Special Considerations

Large tissue defects in the head and neck may require the use of multiple techniques for adequate coverage. One important technique, although technically demanding, is the use of double free flaps. Use of the fibula osteoseptocutaneous flap in conjunction with ALT flap can be used for reconstruction of extensive oromandibular defects with concomitant extensive soft tissue/skin requirements. The ALT flap’s primary advantage as a secondary flap is the obliteration of dead space, especially in patients expected to complete adjuvant radiotherapy, with minimal donor-site morbidity. Other commonly used flap combinations include the following: the fibula osteoseptocutaneous and radial forearm fasciocutaneous flap or fibula osteoseptocutaneous and rectus abdominis myocutaneous flap.

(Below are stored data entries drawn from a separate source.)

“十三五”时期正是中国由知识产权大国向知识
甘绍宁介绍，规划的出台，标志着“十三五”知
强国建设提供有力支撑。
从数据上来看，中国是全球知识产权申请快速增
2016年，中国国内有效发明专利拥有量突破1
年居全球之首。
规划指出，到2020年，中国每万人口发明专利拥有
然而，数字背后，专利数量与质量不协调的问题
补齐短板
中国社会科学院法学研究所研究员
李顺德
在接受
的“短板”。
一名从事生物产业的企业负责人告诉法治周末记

Depending on the type of reconstruction and the extent of the facial defect, most patients require some form of preoperative radiography. Adequate assessment of recipient vessels correlates with increased reconstructive success. Plain films of the face are historically important to evaluate for fractures and for those reasons more commonly used in trauma victims. CT angiography allows for visualization and selection of target vessels and 3-D reconstruction of adjacent anatomical structures. Other preoperative imaging options include the following: magnetic resonance angiography (MRA), high-resolution ultrasonography, and less commonly used conventional angiography.